Monitoring patients for cytokine release syndrome is a key aspect of caring for patients receiving teclistamab.
Closely monitoring patients with multiple myeloma for signs of cytokine release syndrome (CRS), ruling out infection as a diagnosis, and partnering with patients as well as physicians to allow for quick intervention and transfers to intensive care—when necessary—are key to safely caring for patients receiving teclistamab-cqyv (Tecvayli).1
Safety data from the phase 1/2 MajesTEC-1 study (NCT03145181/NCT04557098) which were presented by Donna Catamero, ANP-BC, OCN, CCRC, during the 48th Annual Oncology Nursing Society (ONS) Congress, demonstrated that CRS was successfully managed with premedication, step-up dosing (SUD), and prompt diagnosis as well as intervention for patients treated with teclistamab (n = 165).
In MajesTEC-1, 72.1% (n = 119) of patients experienced CRS. All events were grade 1 or 2, save for 1 patient who experienced a grade 3 event in an infection setting. Grade 1 and 2 events were reported in 50.3% and 21.2% or patients, respectively. The median time to CRS onset was 2 days (range, 1-6) with a CRS median duration of 2 days (range, 1-9). There were no recurrent cases reported.

──────────

EXERCISE GOAL
Repeat the part of the teclistamab article that begins with the words containing "Monitoring patients for" and ends with "teclistamab (n = 165).". The rows come from a source unrelated to the teclistamab article.

──────────

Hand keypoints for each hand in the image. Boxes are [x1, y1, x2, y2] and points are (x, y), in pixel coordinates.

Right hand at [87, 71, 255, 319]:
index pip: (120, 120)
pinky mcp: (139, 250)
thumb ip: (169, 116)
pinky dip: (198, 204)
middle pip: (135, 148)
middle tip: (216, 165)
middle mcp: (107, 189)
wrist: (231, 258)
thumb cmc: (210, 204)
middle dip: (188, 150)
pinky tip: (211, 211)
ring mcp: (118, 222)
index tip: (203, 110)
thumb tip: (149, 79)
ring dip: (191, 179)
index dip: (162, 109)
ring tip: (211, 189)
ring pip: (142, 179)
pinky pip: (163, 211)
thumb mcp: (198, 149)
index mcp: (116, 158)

──────────

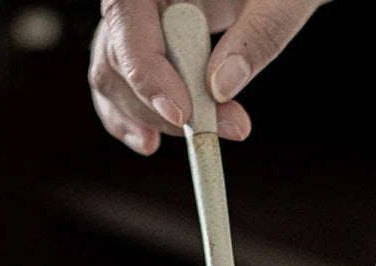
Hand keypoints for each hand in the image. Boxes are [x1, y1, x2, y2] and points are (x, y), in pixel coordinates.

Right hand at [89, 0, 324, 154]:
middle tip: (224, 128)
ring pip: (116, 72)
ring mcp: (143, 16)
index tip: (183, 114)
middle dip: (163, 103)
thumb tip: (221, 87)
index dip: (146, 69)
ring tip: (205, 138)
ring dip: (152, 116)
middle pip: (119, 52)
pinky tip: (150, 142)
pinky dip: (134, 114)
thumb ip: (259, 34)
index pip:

──────────

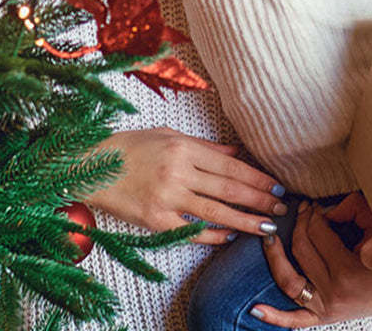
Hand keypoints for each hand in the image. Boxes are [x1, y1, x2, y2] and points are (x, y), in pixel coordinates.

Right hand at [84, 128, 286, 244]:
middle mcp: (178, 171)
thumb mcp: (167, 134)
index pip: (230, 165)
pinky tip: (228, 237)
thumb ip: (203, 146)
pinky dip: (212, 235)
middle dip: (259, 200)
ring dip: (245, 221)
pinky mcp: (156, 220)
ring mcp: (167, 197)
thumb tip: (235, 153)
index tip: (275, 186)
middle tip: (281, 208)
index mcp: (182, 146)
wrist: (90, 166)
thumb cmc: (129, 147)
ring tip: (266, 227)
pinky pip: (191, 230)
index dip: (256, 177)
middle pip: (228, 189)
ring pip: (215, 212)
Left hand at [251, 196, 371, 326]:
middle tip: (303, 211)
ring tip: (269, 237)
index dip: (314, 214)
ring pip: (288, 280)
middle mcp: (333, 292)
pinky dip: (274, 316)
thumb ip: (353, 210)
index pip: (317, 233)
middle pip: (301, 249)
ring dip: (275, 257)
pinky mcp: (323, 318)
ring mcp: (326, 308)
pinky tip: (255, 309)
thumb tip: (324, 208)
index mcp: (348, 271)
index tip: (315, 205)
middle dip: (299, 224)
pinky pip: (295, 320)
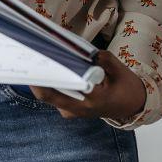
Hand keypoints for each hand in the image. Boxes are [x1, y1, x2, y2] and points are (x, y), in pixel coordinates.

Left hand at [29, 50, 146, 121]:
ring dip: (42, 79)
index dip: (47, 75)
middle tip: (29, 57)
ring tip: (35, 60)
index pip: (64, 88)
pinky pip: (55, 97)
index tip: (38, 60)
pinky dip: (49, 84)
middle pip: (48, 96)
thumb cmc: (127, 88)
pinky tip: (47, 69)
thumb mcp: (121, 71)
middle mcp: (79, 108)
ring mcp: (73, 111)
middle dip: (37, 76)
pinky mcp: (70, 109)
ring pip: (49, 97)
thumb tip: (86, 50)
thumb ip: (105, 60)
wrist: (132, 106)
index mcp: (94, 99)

──────────

OUTPUT
Monitoring patients for cytokine release syndrome is a key aspect of caring for patients receiving teclistamab.
Closely monitoring patients with multiple myeloma for signs of cytokine release syndrome (CRS), ruling out infection as a diagnosis, and partnering with patients as well as physicians to allow for quick intervention and transfers to intensive care—when necessary—are key to safely caring for patients receiving teclistamab-cqyv (Tecvayli).1
Safety data from the phase 1/2 MajesTEC-1 study (NCT03145181/NCT04557098) which were presented by Donna Catamero, ANP-BC, OCN, CCRC, during the 48th Annual Oncology Nursing Society (ONS) Congress, demonstrated that CRS was successfully managed with premedication, step-up dosing (SUD), and prompt diagnosis as well as intervention for patients treated with teclistamab (n = 165).